AWS EKS - 1 master + 1 worker node(m5.large) - Managed using eksctl.

eksctl create cluster -n demo --version 1.15 --nodes 1 --node-type m5.large 

It is using default amazon-k8s-cni.

➜  ~ kubectl describe daemonset aws-node --namespace kube-system | grep Image | cut -d "/" -f 2

amazon-k8s-cni:v1.5.5
Cryptophobia commented 4 years ago

So this looks all good. I think your problem is security group or iptable rules on the nodes not allowing you to send request out to 0.0.0.0 . Can you verify that the security group of the EKS nodes has a rule to ALLOW ALL 0.0.0.0 for Outbound.

ChillarAnand commented 4 years ago

Thanks, @Cryptophobia

There is some issue with quay.io images and hephy installation is failing. Once it is resolved, will check this.

ChillarAnand commented 4 years ago
Screenshot 2020-04-24 at 9 24 53 PM

Outbound rules on all nodes seem to be set correctly.

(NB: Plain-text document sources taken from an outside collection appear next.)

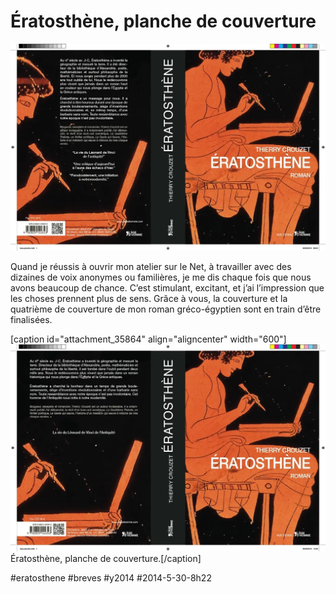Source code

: # Ératosthène, planche de couverture

![](_i/beta-planche.webp)

Quand je réussis à ouvrir mon atelier sur le Net, à travailler avec des dizaines de voix anonymes ou familières, je me dis chaque fois que nous avons beaucoup de chance. C’est stimulant, excitant, et j’ai l’impression que les choses prennent plus de sens. Grâce à vous, la couverture et la quatrième de couverture de mon roman gréco-égyptien sont en train d’être finalisées.

[caption id="attachment\_35864" align="aligncenter" width="600"]![Ératosthène,  planche de couverture.](_i/beta-planche-5.webp) Ératosthène, planche de couverture.[/caption]



#eratosthene #breves #y2014 #2014-5-30-8h22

Also, if the outbound rule was the problem, shouldn't pip install fail when setting up https://github.com/teamhephy/example-python-django?

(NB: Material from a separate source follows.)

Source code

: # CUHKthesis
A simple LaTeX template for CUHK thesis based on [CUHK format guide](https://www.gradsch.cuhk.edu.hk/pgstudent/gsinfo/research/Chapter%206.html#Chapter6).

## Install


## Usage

Is there any debug flag that can be set to see more verbose output?

Cryptophobia commented 4 years ago

Yes @ChillarAnand , this is correct. If pip install does not fail inside the builder that means that this is a particular problem with dockerbuilder pod.

The problem here is that the builder when doing heroku buildpacks runs networking inside it's own container, while when building Dockerfiles with deis push command, the builder first spawns a separate pod dockerbuilder to build the docker image. There must be something related to networking that is broken on this dockerbuilder pod when spawned by builder...

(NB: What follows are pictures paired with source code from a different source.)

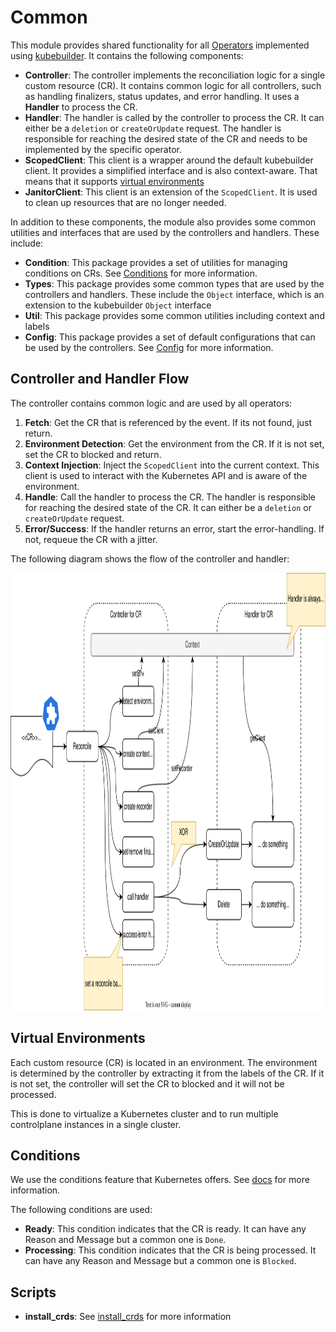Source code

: <!--
Copyright 2025 Deutsche Telekom IT GmbH

SPDX-License-Identifier: Apache-2.0
-->

# Common

This module provides shared functionality for all [Operators](https://kubernetes.io/docs/concepts/extend-kubernetes/operator/) implemented using [kubebuilder](https://github.com/kubernetes-sigs/kubebuilder).
It contains the following components:

- **Controller**: The controller implements the reconciliation logic for a single custom resource (CR). It contains common logic for all controllers, such as handling finalizers, status updates, and error handling. It uses a **Handler** to process the CR.
- **Handler**: The handler is called by the controller to process the CR. It can either be a `deletion` or `createOrUpdate` request. The handler is responsible for reaching the desired state of the CR and needs to be implemented by the specific operator.
- **ScopedClient**: This client is a wrapper around the default kubebuilder client. It provides a simplified interface and is also context-aware. That means that it supports [virtual environments](#virtual-environments)
- **JanitorClient**: This client is an extension of the `ScopedClient`. It is used to clean up resources that are no longer needed.

In addition to these components, the module also provides some common utilities and interfaces that are used by the controllers and handlers. These include:

- **Condition**: This package provides a set of utilities for managing conditions on CRs. See [Conditions](#conditions) for more information.
- **Types**: This package provides some common types that are used by the controllers and handlers. These include the `Object` interface, which is an extension to the kubebuilder `Object` interface
- **Util**: This package provides some common utilities including context and labels
- **Config**: This package provides a set of default configurations that can be used by the controllers. See [Config](pkg/config/config.go) for more information.

## Controller and Handler Flow

The controller contains common logic and are used by all operators:

1. **Fetch**: Get the CR that is referenced by the event. If its not found, just return.
2. **Environment Detection**: Get the environment from the CR. If it is not set, set the CR to blocked and return.
3. **Context Injection**: Inject the `ScopedClient` into the current context. This client is used to interact with the Kubernetes API and is aware of the environment.
4. **Handle**: Call the handler to process the CR. The handler is responsible for reaching the desired state of the CR. It can either be a `deletion` or `createOrUpdate` request.
5. **Error/Success**: If the handler returns an error, start the error-handling. If not, requeue the CR with a jitter.


The following diagram shows the flow of the controller and handler:

<div align="center">
    <img width="800" height="700" src="docs/overview.drawio.svg" />
</div>

## Virtual Environments

Each custom resource (CR) is located in an environment. The environment is determined by the controller by extracting it from the labels of the CR. If it is not set, the controller will set the CR to blocked and it will not be processed. 

This is done to virtualize a Kubernetes cluster and to run multiple controlplane instances in a single cluster.

## Conditions 

We use the conditions feature that Kubernetes offers. See [docs](https://github.com/kubernetes/community/blob/master/contributors/devel/sig-architecture/api-conventions.md#typical-status-properties) for more information.

The following conditions are used:

- **Ready**: This condition indicates that the CR is ready. It can have any Reason and Message but a common one is `Done`.
- **Processing**: This condition indicates that the CR is being processed. It can have any Reason and Message but a common one is `Blocked`.


## Scripts

- **install_crds**: See [install_crds](scripts/install_crds/README.md) for more information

Is there any debug flag that can be set to see more verbose output?

Can you enable logging on builder by setting the DEBUG env variable on the builder? https://docs.teamhephy.com/managing-workflow/tuning-component-settings/#customizing-the-builder

ChillarAnand commented 4 years ago
$ kubectl --namespace deis edit deployment deis-builder 

After setting DEIS_DEBUG flag to true, re-deployed helloworld.

It printed out pod spec and failed at apt update as mentioned earlier. Couldn't find anything useful.

kingdonb commented 4 years ago

@ChillarAnand just out of curiosity, if you're using CNI did you also enable this value at Workflow install time:

--set global.use_cni=true

I don't really understand how CNI affects the topology of the cluster but this has resolved networking issues on some cluster providers for me before. It's one of the highlights on https://web.teamhephy.com/ (see instructions for DigitalOcean at the bottom)

Cryptophobia commented 4 years ago

Totally forgot about this. Yes, thank you @kingdonb! Might want to try that global flag when installing/upgrading hephy workflow as well. Now that I think about it, the global.use_cni=true flag may solve this issue.

More info about this flag: https://docs.teamhephy.com/managing-workflow/production-deployments/#using-on-cluster-registry-with-cni

ChillarAnand commented 4 years ago

Thanks, @kingdonb

In a new cluster, i have installed hephy with the following command and still the build is failing with the same error.

helm install hephy/workflow --namespace deis --generate-name \
     --set router.host_port.enabled=true --set global.use_rbac=true --set global.use_cni=true

Not sure what is causing the issue.

Cryptophobia commented 3 years ago

Hi @ChillarAnand , I believe you figured this out in our Slack community so I am going to close it for now.